§ Dataset excerpts
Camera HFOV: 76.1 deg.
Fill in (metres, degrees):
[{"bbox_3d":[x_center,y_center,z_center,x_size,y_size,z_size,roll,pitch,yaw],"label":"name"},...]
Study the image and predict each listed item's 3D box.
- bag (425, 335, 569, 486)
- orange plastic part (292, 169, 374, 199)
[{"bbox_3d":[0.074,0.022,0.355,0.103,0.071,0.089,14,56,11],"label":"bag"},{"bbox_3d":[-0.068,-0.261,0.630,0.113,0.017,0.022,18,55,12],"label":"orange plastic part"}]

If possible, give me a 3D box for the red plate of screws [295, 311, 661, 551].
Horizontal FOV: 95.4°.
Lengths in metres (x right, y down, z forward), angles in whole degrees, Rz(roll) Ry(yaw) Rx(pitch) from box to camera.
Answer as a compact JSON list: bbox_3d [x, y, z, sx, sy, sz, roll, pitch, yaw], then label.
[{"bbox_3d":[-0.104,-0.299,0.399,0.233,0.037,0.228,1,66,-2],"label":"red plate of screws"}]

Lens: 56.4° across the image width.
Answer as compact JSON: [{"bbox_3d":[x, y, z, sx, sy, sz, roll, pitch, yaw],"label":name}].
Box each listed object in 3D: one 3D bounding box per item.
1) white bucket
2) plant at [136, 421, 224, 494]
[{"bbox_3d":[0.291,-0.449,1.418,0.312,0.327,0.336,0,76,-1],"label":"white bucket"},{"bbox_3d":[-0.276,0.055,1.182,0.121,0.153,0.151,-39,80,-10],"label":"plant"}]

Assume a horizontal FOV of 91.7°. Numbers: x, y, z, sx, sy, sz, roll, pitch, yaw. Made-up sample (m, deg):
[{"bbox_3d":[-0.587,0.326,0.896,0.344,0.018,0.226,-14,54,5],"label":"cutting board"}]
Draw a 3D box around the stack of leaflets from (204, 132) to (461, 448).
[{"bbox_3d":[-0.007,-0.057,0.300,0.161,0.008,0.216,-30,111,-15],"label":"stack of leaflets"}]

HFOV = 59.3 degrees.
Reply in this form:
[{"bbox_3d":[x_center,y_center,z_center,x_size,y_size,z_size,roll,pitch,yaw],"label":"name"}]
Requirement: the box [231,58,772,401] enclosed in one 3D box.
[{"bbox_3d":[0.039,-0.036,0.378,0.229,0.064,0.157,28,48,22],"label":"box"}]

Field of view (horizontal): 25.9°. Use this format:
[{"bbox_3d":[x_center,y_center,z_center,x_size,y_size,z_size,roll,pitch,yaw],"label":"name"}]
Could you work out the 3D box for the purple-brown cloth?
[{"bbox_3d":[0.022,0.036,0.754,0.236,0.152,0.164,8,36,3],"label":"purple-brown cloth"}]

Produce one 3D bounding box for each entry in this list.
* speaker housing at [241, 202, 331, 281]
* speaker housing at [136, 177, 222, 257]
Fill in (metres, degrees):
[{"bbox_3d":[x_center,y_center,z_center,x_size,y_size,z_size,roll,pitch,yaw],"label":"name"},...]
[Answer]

§ Problem to solve
The whole listing above, restated word for word, is the required answer.

§ Written reply
Camera HFOV: 76.1 deg.
Fill in (metres, degrees):
[{"bbox_3d":[x_center,y_center,z_center,x_size,y_size,z_size,roll,pitch,yaw],"label":"name"},...]
Study the image and predict each listed item's 3D box.
- bag (425, 335, 569, 486)
- orange plastic part (292, 169, 374, 199)
[{"bbox_3d":[0.074,0.022,0.355,0.103,0.071,0.089,14,56,11],"label":"bag"},{"bbox_3d":[-0.068,-0.261,0.630,0.113,0.017,0.022,18,55,12],"label":"orange plastic part"}]

If possible, give me a 3D box for the red plate of screws [295, 311, 661, 551].
Horizontal FOV: 95.4°.
Lengths in metres (x right, y down, z forward), angles in whole degrees, Rz(roll) Ry(yaw) Rx(pitch) from box to camera.
Answer as a compact JSON list: bbox_3d [x, y, z, sx, sy, sz, roll, pitch, yaw], then label.
[{"bbox_3d":[-0.104,-0.299,0.399,0.233,0.037,0.228,1,66,-2],"label":"red plate of screws"}]

Lens: 56.4° across the image width.
Answer as compact JSON: [{"bbox_3d":[x, y, z, sx, sy, sz, roll, pitch, yaw],"label":name}].
Box each listed object in 3D: one 3D bounding box per item.
1) white bucket
2) plant at [136, 421, 224, 494]
[{"bbox_3d":[0.291,-0.449,1.418,0.312,0.327,0.336,0,76,-1],"label":"white bucket"},{"bbox_3d":[-0.276,0.055,1.182,0.121,0.153,0.151,-39,80,-10],"label":"plant"}]

Assume a horizontal FOV of 91.7°. Numbers: x, y, z, sx, sy, sz, roll, pitch, yaw. Made-up sample (m, deg):
[{"bbox_3d":[-0.587,0.326,0.896,0.344,0.018,0.226,-14,54,5],"label":"cutting board"}]
Draw a 3D box around the stack of leaflets from (204, 132) to (461, 448).
[{"bbox_3d":[-0.007,-0.057,0.300,0.161,0.008,0.216,-30,111,-15],"label":"stack of leaflets"}]

HFOV = 59.3 degrees.
Reply in this form:
[{"bbox_3d":[x_center,y_center,z_center,x_size,y_size,z_size,roll,pitch,yaw],"label":"name"}]
Requirement: the box [231,58,772,401] enclosed in one 3D box.
[{"bbox_3d":[0.039,-0.036,0.378,0.229,0.064,0.157,28,48,22],"label":"box"}]

Field of view (horizontal): 25.9°. Use this format:
[{"bbox_3d":[x_center,y_center,z_center,x_size,y_size,z_size,roll,pitch,yaw],"label":"name"}]
Could you work out the 3D box for the purple-brown cloth?
[{"bbox_3d":[0.022,0.036,0.754,0.236,0.152,0.164,8,36,3],"label":"purple-brown cloth"}]

Produce one 3D bounding box for each entry in this list.
* speaker housing at [241, 202, 331, 281]
* speaker housing at [136, 177, 222, 257]
Fill in (metres, degrees):
[{"bbox_3d":[x_center,y_center,z_center,x_size,y_size,z_size,roll,pitch,yaw],"label":"name"},...]
[Answer]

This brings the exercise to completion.